Mexican drug lord Joaquin “El Chapo” Guzman has sent a handwritten letter to the federal court for the Eastern District of New York requesting to be extradited to Mexico to face charges in his home country, in a move that legal experts consider almost unlikely to succeed.
The document, dated April 23 and formally received by the court on May 1, was processed through the Pro Se office of the Brooklyn court, confirming that the drug trafficker acted on his own, without the support or signature of his defense attorneys.
The letter, written in grammatically incorrect English, appeals to concepts of “equity” and argues that his procedural rights were systematically violated during his trial, according to a report from Univisión.
Guzmán argues that there were compelling evidence in his favor that was never presented during the trial, which, in his view, would justify the immediate annulment of his conviction.
The drug lord also suggests that a supposed appeal in process should grant him the right to a new trial, and he requests that Mexico and the United States collaborate to facilitate his transfer to Mexican territory.
This letter is the most recent in a series of communications that Guzmán has sent from prison.
On April 10, I had already submitted another letter to Judge Brian Cogan—filed in court on April 17—invoking the First and Eighth Amendments of the U.S. Constitution to demand fair treatment.
In that letter, he wrote: “This is a courteous letter from the Political Constitution of Mexico regarding the authority and the laws of the United States concerning my extradition to receive fair treatment in this country.”
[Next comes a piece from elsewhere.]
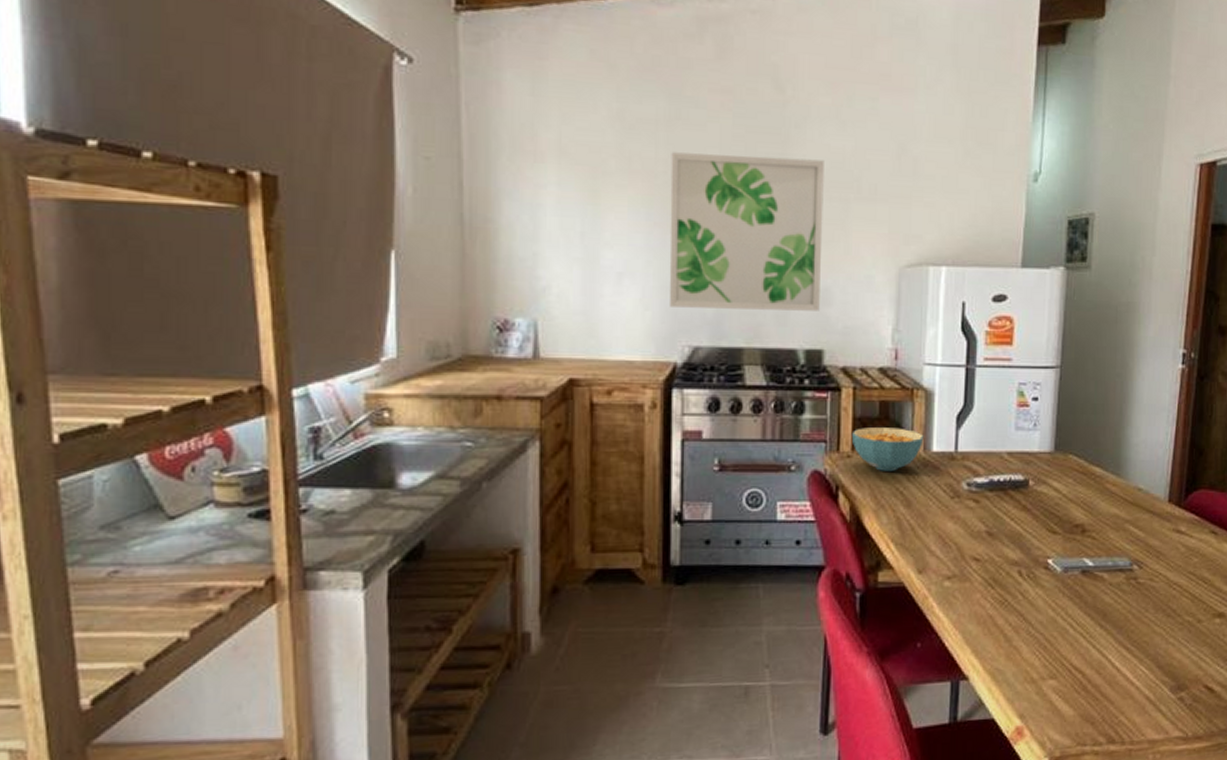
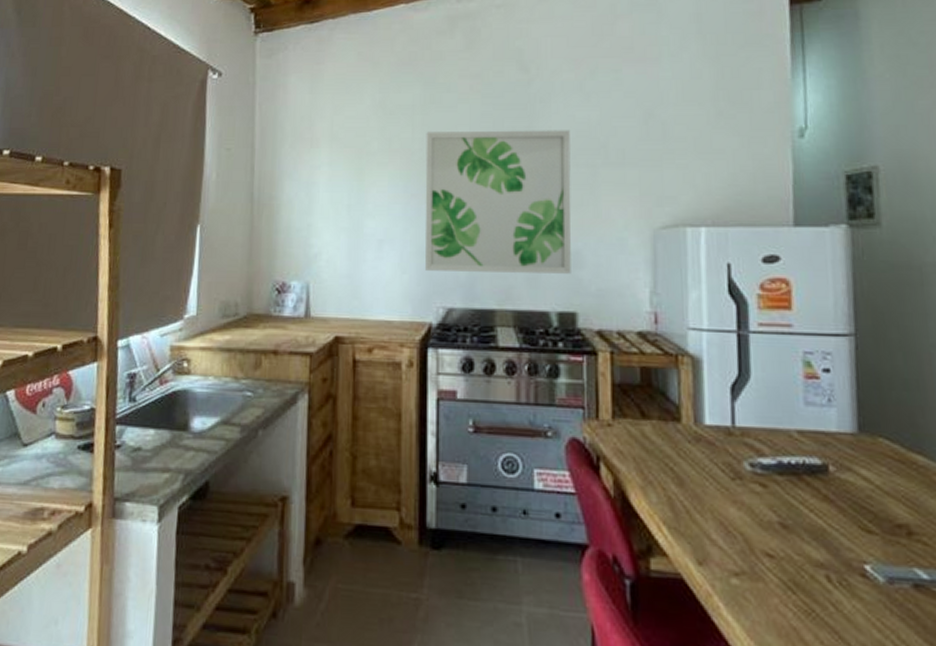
cereal bowl: present [851,428,924,471] -> none [611,395,694,444]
The Brooklyn jury found Chapo Guzmán guilty on February 12, 2019, on all ten charges presented, which included continuing criminal enterprise, trafficking in cocaine, heroin, marijuana, and methamphetamines, illegal use of firearms, and money laundering.
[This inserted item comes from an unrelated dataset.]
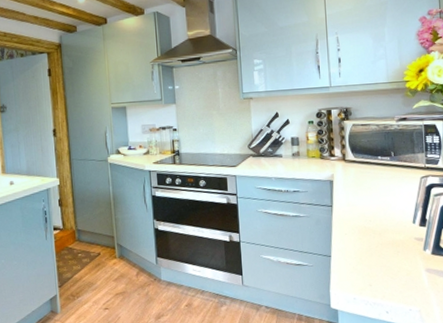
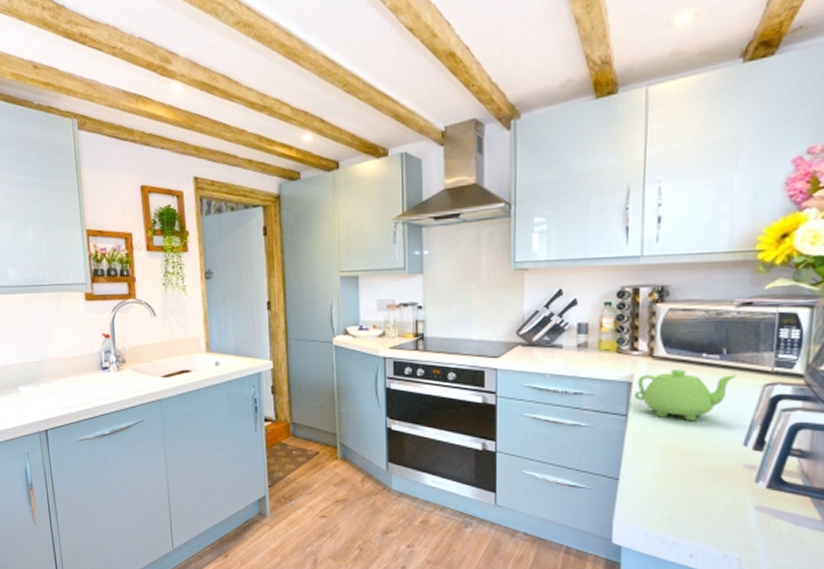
teapot: none [335,169,403,208] -> present [633,369,737,422]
Months later, Judge Cogan sentenced Chapo to life in prison plus an additional 30 years and ordered the forfeiture of over 12 billion dollars on July 17, 2019.
In December 2022, the Second Circuit Court of Appeals upheld the validity of the verdict, dismissing all arguments presented by the defense.
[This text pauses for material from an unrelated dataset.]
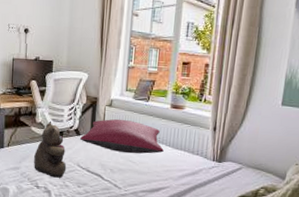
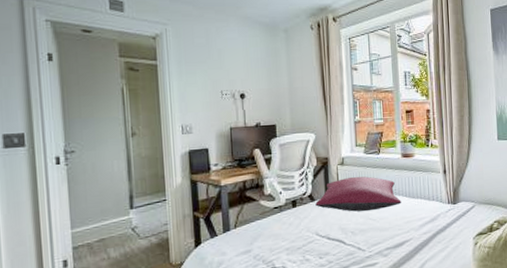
teddy bear: present [34,123,67,178] -> none [267,193,305,254]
In 2023, the Supreme Court of the United States declined to review the case, effectively exhausting all available federal resources for the person from Sinaloa.
Guzmán is serving his sentence at the ADX Florence prison in Colorado, known as the “Alcatraz of the Rockies,” under Special Administrative Measures, a regime of extreme isolation that keeps him in a individual cell for 23 to 24 hours a day with no contact with other inmates.